## [DIRECTIONS]
Tally every line below where "electricity" appears, then report the total alone.

Data records:
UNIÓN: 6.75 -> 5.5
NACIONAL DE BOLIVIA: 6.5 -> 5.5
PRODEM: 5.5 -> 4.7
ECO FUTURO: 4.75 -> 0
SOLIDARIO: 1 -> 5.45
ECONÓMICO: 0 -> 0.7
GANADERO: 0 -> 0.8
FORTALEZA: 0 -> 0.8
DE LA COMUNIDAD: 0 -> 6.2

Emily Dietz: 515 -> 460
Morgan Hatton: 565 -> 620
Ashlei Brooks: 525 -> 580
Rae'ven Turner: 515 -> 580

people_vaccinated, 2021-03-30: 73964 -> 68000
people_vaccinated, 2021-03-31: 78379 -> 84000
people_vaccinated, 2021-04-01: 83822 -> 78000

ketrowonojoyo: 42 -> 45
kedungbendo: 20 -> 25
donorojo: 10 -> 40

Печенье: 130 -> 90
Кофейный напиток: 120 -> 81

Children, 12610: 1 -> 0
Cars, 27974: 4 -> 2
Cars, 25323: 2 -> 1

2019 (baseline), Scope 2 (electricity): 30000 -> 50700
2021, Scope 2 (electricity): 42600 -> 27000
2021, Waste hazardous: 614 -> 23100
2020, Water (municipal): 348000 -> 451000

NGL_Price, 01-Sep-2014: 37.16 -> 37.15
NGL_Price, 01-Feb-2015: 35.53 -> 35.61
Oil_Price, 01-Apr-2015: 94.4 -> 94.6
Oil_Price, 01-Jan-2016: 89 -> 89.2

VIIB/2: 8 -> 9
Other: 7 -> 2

## [ANSWER SPACE]
2